Both the solutions and the reasons why we are in this fine mess is because we do not go any further than the perceived wisdom that got us all into these disastrous affairs. In this respect we try to fix the problem by going back every time to the very people who actually got us into this whole debacle in the first place. Even Einstein said in as many words that we couldn’t solve our problems by the very means that caused our dilemma. Therefore why is it that the Media are not brought into the blame game as well as they are still even today, after all has been laid bare, pandering completely to the ill-informed wisdom of those who were and still are the culprits of this whole financial and economic disaster.

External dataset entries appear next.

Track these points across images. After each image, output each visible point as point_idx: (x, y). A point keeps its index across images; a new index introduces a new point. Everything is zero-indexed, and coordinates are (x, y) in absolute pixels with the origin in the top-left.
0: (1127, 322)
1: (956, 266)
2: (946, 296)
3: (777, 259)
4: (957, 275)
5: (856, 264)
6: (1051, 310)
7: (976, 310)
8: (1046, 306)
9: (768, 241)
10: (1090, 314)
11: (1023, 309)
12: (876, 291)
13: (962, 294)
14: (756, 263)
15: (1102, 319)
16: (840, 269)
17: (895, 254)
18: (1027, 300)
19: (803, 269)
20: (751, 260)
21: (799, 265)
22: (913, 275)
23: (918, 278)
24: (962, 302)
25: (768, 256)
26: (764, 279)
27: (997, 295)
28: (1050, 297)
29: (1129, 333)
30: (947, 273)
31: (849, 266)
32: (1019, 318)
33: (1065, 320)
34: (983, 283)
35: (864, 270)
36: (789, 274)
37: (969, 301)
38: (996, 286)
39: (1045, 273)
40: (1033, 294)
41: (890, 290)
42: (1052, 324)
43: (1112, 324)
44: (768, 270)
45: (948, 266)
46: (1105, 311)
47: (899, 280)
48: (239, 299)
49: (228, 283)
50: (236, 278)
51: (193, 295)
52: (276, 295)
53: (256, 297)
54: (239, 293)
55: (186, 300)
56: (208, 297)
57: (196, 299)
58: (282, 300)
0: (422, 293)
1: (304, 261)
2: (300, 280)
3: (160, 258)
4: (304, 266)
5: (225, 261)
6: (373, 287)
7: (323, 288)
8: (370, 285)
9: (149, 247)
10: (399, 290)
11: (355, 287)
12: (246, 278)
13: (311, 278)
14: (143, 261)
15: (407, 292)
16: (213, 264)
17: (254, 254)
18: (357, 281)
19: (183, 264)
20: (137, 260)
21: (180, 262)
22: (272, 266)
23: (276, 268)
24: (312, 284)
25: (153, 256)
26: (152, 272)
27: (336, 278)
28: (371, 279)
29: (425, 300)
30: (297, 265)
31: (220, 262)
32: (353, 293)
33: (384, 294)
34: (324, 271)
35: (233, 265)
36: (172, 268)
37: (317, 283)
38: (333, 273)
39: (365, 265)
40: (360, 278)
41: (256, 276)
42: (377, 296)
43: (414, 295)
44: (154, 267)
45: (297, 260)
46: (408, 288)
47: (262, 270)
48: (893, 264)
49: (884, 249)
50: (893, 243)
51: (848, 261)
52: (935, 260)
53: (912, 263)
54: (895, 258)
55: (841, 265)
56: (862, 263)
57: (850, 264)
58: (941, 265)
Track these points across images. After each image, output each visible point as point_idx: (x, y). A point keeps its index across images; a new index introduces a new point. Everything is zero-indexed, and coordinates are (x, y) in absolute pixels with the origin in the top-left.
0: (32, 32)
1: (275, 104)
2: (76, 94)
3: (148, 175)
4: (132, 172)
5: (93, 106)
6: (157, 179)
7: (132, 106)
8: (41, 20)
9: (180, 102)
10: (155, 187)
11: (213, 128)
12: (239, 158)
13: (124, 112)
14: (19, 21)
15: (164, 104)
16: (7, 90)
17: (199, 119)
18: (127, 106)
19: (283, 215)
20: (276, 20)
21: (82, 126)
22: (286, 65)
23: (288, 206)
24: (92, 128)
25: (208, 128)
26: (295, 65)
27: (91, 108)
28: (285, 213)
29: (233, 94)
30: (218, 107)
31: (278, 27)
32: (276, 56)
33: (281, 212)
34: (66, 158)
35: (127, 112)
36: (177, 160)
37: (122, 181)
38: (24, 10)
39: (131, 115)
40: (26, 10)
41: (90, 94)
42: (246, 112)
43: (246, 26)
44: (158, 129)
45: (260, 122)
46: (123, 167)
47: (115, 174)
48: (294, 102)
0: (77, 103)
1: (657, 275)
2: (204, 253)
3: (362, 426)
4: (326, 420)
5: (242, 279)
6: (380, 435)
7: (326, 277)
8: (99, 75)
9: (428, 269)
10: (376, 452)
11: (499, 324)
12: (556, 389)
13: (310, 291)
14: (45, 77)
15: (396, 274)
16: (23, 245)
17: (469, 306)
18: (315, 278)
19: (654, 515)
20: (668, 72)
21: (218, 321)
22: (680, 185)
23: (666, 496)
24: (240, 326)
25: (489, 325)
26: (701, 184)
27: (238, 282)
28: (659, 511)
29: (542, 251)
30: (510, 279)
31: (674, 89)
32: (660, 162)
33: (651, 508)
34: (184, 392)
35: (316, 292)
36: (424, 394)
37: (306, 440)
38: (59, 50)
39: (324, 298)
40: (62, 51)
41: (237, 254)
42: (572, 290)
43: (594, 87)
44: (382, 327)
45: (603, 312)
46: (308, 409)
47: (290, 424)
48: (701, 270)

This thinking of going back to those every time who have brought the world to its knees (which will happen over the next two years I am sure) is complete madness. Indeed, what is really required is new innovative thinking and outside the 'box'. In this respect, it is a well documented situation in the history of science and technology that main stream thinking was never the reason why major technological breakthroughs happened. In this respect it has been estimated that 75% of all the inventions that have made the modern world what is it is today emanated outside advanced thinkers and from the minds of independent inventors. The TV (Baird, an amateur radio ham), Jet Engine Whittle an RAF officer), the chip (KIlby had a personal private interest not ordered by the company to invent the chip as they were totally involved with tube/valve making – now the basis and driving a $1.5 trillion global annual industry), the car (Daimler a mechanic), the airplane (Wright Bros. who were mechanics), email(Tomlinson invented it for himself not the company) , WWW(Tim Berners-Lee's thinking not CERNs'), etc, etc are examples of a non-ending list.
Therefore the media has to start being innovative and not be just stuck in the mud with the old guard that has got us all into this 'mother' of all messes.
The sooner they grasp this and let independent thinkers put their views across the sooner we shall solve the present situation. Is the media listening, I wonder? Probably not and where they will perpetuate the whole situation by not doing so.
Therefore the villains in this whole affair are,
1. Politicians
2. The Bankers
3. The Media
and in that order, and why, the G20 Summit in April 09 will fail also.